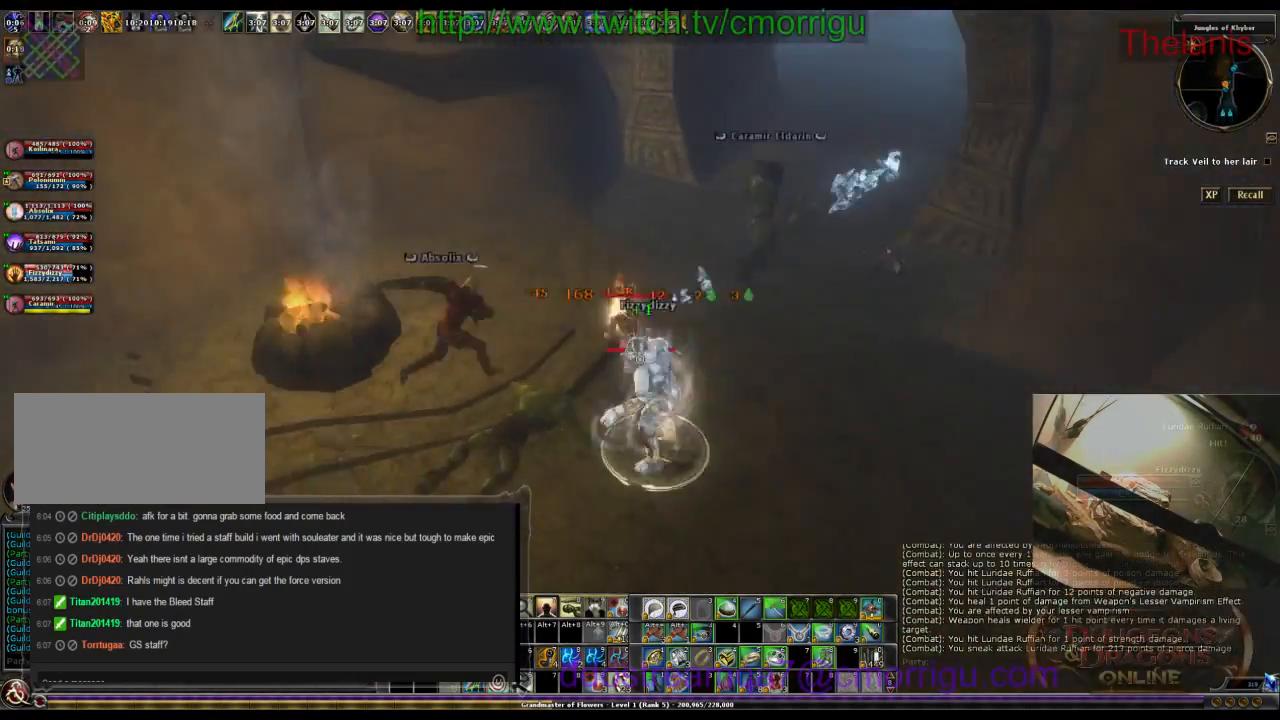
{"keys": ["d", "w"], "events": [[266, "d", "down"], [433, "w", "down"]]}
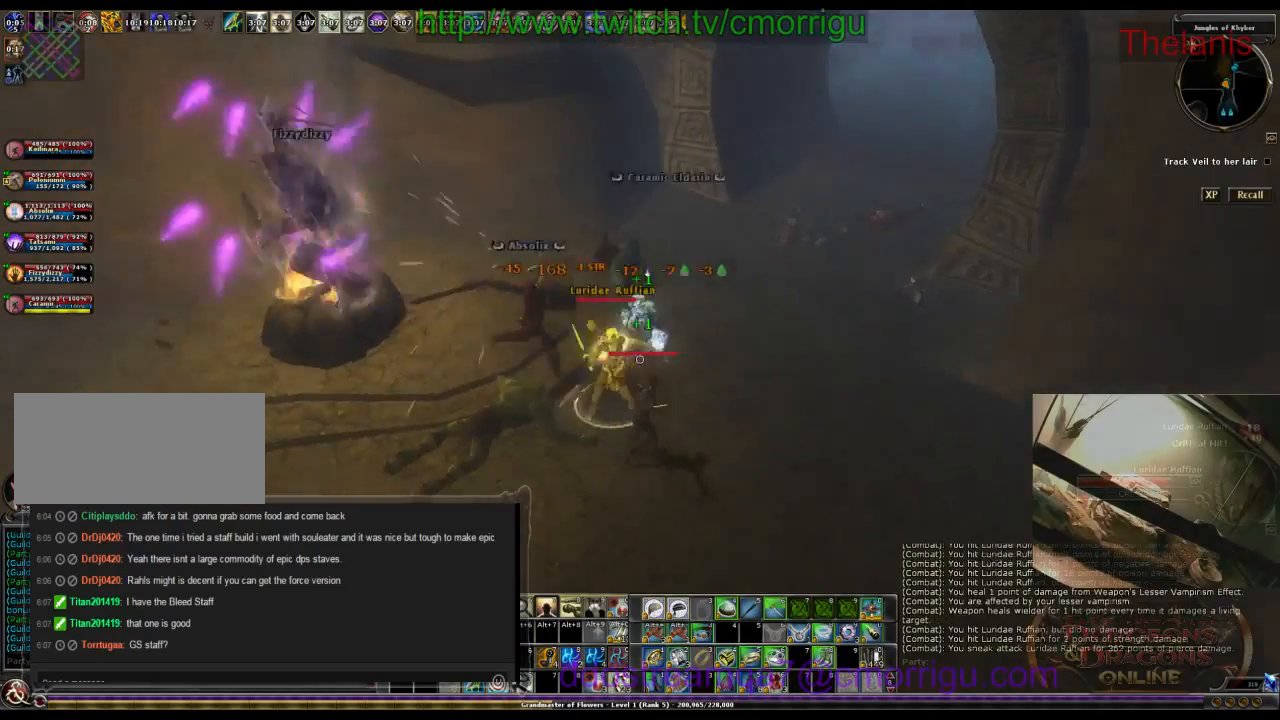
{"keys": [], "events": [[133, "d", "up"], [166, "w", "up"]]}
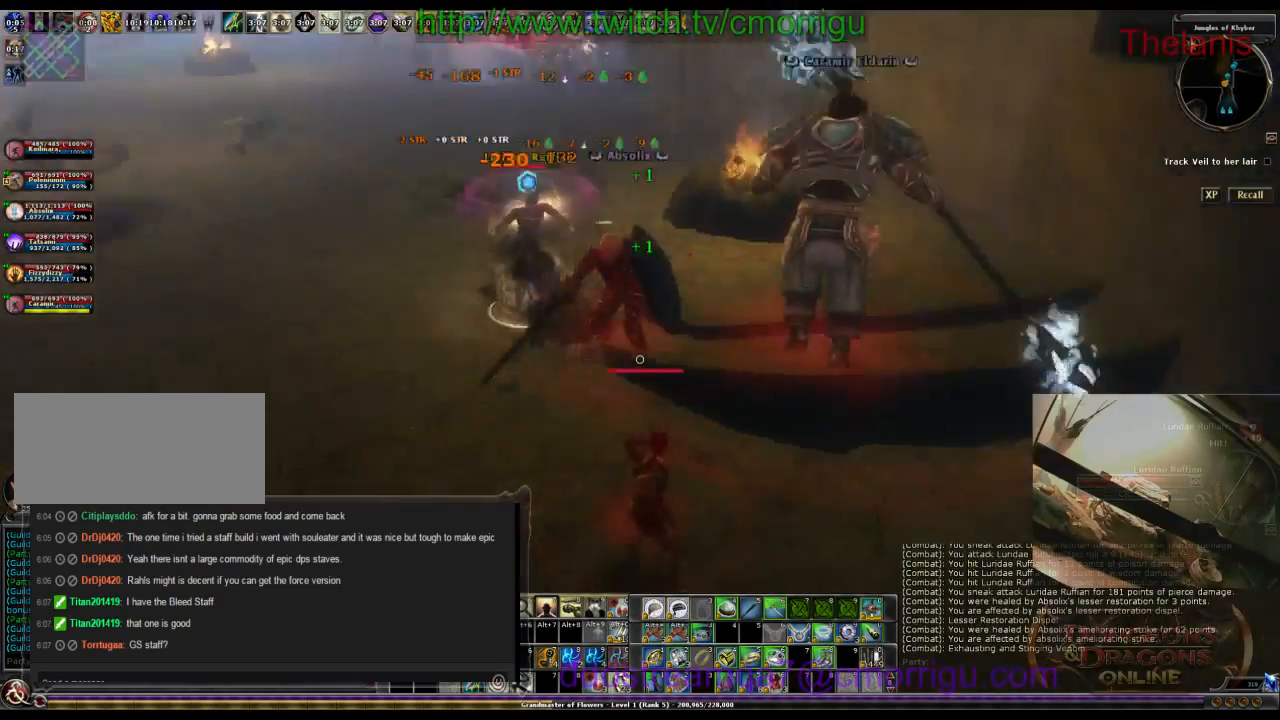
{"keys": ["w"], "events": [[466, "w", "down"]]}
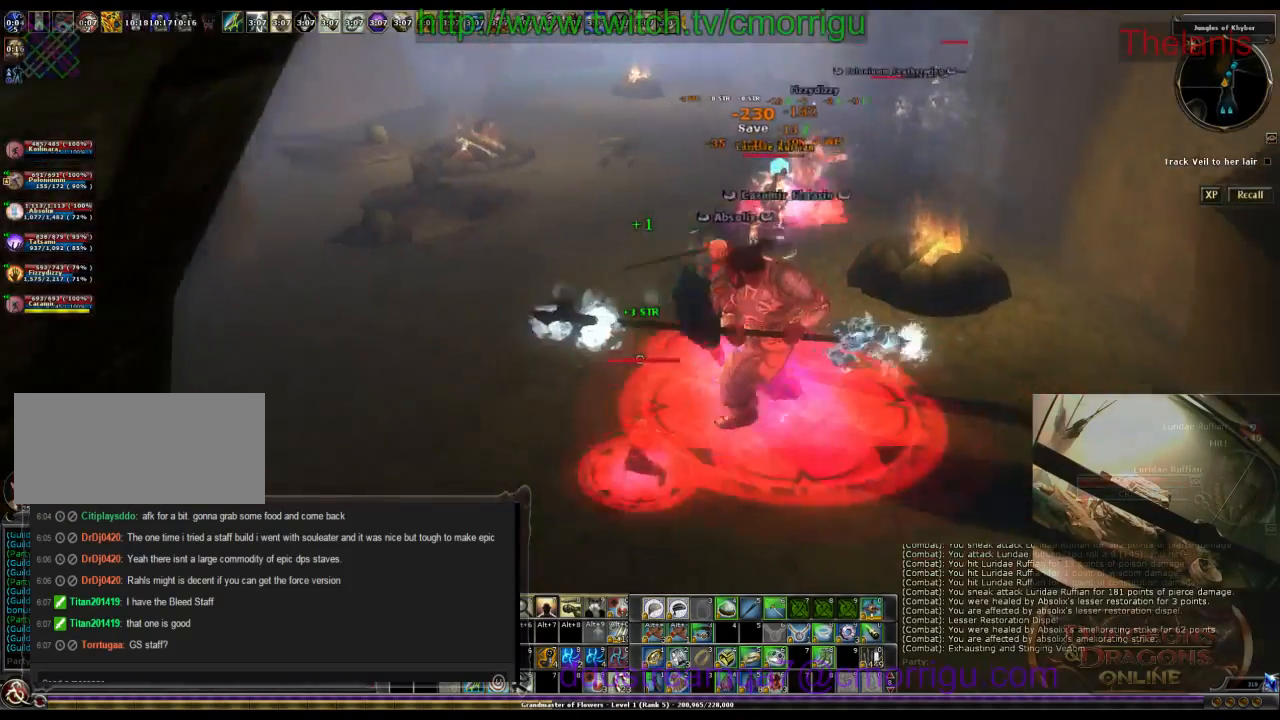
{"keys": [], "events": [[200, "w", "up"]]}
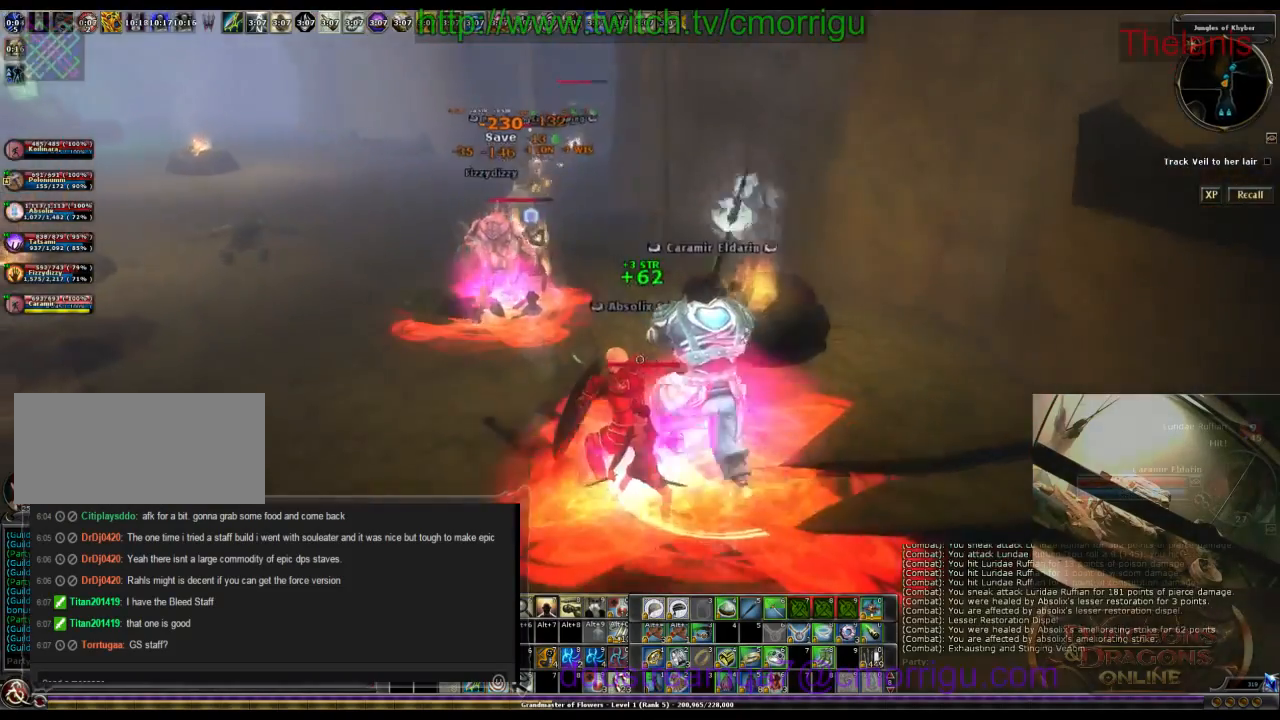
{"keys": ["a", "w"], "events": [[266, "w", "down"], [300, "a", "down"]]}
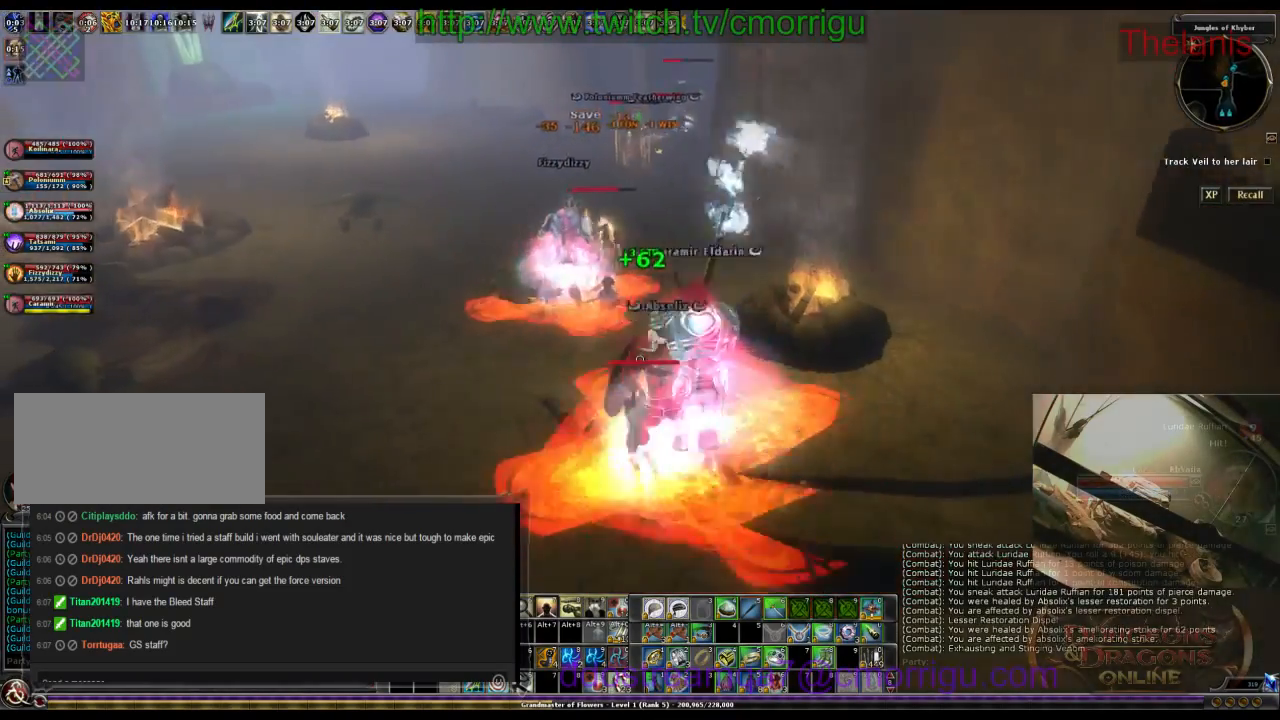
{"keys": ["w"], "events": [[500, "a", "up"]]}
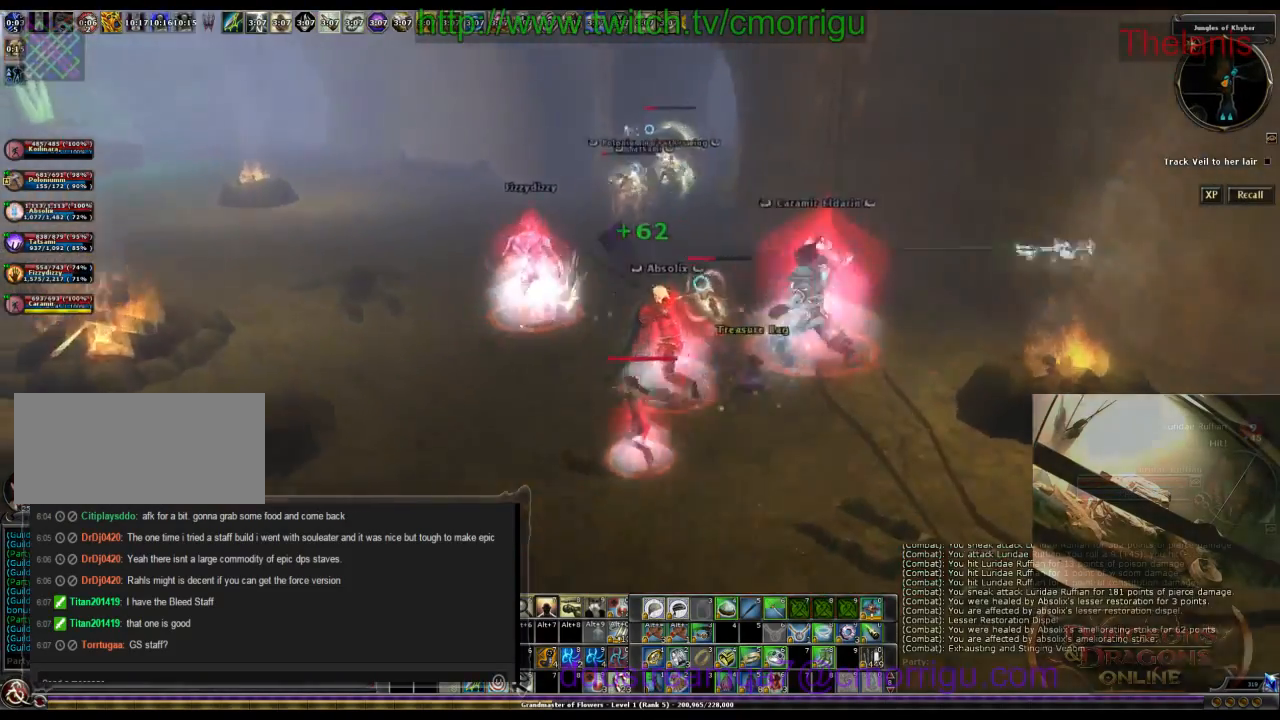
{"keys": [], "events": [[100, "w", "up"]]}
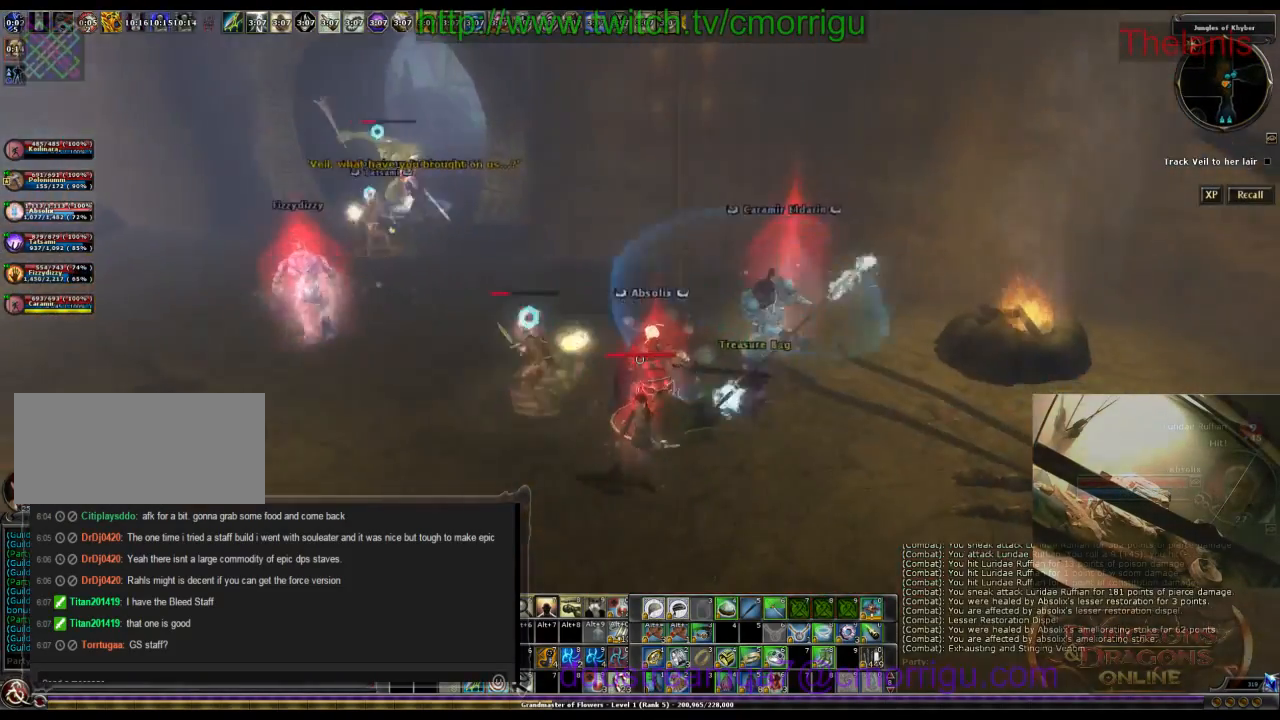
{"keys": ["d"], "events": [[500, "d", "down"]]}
=-=-=-=-=
Requirement: Would you repeat the listing above exactly, minus the images?

Finished task:
{"keys": ["d", "w"], "events": [[266, "d", "down"], [433, "w", "down"]]}
{"keys": [], "events": [[133, "d", "up"], [166, "w", "up"]]}
{"keys": ["w"], "events": [[466, "w", "down"]]}
{"keys": [], "events": [[200, "w", "up"]]}
{"keys": ["a", "w"], "events": [[266, "w", "down"], [300, "a", "down"]]}
{"keys": ["w"], "events": [[500, "a", "up"]]}
{"keys": [], "events": [[100, "w", "up"]]}
{"keys": ["d"], "events": [[500, "d", "down"]]}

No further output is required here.